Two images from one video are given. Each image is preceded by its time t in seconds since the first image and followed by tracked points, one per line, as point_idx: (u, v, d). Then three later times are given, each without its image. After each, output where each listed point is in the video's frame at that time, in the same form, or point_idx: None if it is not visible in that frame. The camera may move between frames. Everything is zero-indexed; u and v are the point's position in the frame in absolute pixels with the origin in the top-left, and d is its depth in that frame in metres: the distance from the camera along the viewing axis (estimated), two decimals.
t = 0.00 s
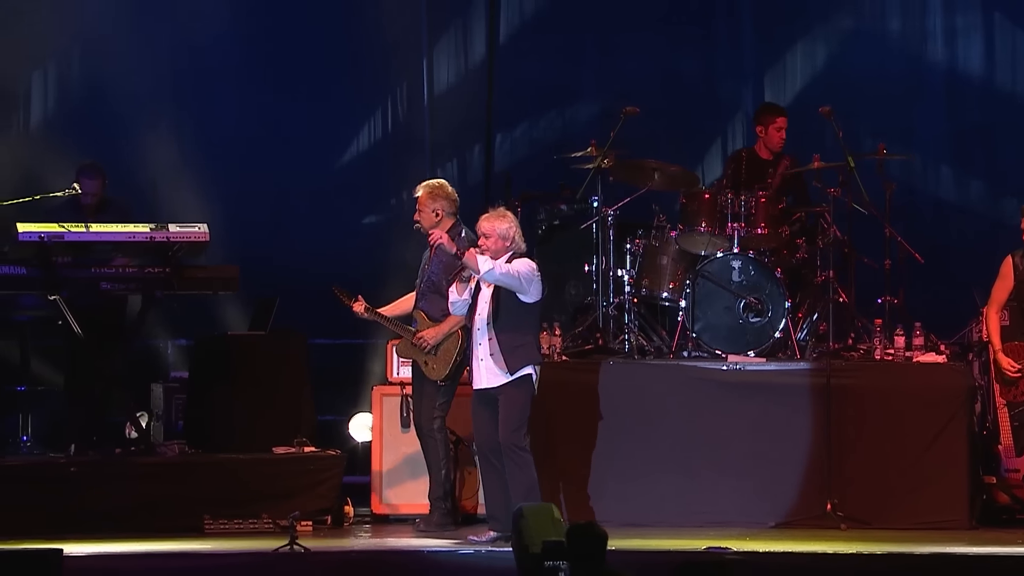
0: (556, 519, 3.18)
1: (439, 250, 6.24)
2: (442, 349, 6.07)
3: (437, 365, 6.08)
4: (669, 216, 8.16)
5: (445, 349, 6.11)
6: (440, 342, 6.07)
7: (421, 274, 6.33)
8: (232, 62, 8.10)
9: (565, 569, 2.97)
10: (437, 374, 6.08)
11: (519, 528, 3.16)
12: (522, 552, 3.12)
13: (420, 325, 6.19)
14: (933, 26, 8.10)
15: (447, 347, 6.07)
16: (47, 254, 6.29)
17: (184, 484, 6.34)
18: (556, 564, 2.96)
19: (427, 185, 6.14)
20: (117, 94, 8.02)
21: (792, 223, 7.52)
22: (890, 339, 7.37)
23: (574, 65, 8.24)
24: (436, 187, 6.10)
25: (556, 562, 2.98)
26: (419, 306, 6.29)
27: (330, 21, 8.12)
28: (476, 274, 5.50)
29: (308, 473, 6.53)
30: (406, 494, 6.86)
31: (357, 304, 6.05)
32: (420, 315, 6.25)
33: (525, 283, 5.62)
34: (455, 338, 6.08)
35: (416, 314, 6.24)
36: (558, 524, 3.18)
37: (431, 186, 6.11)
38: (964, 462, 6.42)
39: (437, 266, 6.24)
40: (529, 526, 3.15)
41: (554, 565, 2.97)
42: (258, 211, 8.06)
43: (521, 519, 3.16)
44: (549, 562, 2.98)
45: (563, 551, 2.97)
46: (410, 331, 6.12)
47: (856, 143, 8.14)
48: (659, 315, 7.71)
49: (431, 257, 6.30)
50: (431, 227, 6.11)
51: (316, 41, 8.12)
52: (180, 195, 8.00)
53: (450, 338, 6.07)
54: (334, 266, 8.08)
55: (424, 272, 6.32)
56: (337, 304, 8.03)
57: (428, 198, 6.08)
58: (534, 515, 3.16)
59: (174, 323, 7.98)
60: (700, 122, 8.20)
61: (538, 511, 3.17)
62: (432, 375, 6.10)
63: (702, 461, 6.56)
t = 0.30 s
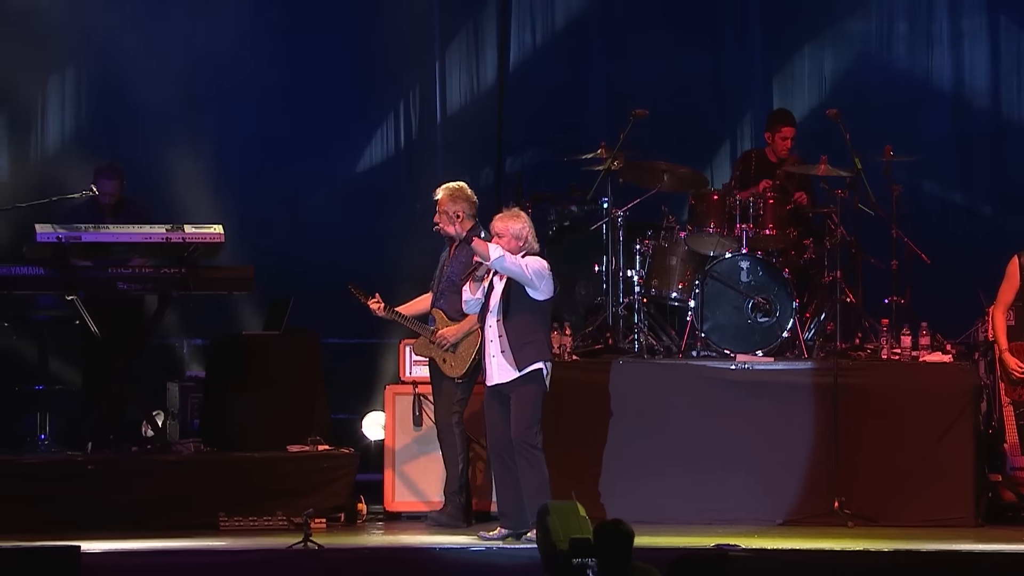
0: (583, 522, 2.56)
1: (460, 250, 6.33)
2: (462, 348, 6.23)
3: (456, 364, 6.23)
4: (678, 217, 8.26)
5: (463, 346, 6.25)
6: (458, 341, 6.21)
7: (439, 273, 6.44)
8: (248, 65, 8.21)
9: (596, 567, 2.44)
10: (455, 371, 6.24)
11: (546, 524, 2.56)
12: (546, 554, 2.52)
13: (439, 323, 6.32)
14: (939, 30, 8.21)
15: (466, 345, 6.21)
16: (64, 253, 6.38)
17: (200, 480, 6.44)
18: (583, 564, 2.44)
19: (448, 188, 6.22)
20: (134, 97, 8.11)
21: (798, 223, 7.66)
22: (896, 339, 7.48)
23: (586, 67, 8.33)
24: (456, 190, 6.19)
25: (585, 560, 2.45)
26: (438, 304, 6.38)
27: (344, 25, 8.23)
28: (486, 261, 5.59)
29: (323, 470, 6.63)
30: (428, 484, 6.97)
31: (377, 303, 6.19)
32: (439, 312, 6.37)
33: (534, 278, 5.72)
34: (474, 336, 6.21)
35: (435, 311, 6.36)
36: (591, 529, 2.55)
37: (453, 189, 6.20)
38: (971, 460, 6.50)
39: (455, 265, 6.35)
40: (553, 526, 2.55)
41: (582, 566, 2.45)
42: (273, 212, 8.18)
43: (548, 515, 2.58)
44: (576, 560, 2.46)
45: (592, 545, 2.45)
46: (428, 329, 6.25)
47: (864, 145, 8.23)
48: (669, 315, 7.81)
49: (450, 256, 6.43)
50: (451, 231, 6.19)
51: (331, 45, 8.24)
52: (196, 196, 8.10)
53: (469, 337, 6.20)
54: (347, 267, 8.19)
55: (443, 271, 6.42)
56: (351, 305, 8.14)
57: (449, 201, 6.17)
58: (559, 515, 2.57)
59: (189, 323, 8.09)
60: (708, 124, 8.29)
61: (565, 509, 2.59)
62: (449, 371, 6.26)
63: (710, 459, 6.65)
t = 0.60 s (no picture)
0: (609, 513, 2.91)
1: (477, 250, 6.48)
2: (483, 346, 6.38)
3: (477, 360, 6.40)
4: (687, 217, 8.36)
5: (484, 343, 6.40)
6: (480, 339, 6.37)
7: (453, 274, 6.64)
8: (264, 68, 8.31)
9: (626, 563, 2.82)
10: (478, 369, 6.41)
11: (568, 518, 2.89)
12: (575, 548, 2.85)
13: (457, 322, 6.46)
14: (946, 32, 8.29)
15: (487, 343, 6.38)
16: (82, 255, 6.46)
17: (216, 478, 6.53)
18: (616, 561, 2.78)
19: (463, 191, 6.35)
20: (150, 101, 8.23)
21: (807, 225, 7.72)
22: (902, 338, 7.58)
23: (595, 69, 8.40)
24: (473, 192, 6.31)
25: (615, 557, 2.81)
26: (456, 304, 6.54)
27: (358, 28, 8.33)
28: (501, 260, 5.70)
29: (336, 468, 6.73)
30: (445, 476, 7.06)
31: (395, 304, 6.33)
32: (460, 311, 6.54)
33: (547, 279, 5.81)
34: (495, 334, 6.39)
35: (454, 310, 6.48)
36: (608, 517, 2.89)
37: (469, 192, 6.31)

----------------

Exercise brief:
The range runs from the line with "25: (585, 560, 2.45)" up to and including the line with "42: (273, 212, 8.18)" in the listing above; please write out exactly those lines and nothing more.

Task response:
25: (585, 560, 2.45)
26: (438, 304, 6.38)
27: (344, 25, 8.23)
28: (486, 261, 5.59)
29: (323, 470, 6.63)
30: (428, 484, 6.97)
31: (377, 303, 6.19)
32: (439, 312, 6.37)
33: (534, 278, 5.72)
34: (474, 336, 6.21)
35: (435, 311, 6.36)
36: (591, 529, 2.55)
37: (453, 189, 6.20)
38: (971, 460, 6.50)
39: (455, 265, 6.35)
40: (553, 526, 2.55)
41: (582, 566, 2.45)
42: (273, 212, 8.18)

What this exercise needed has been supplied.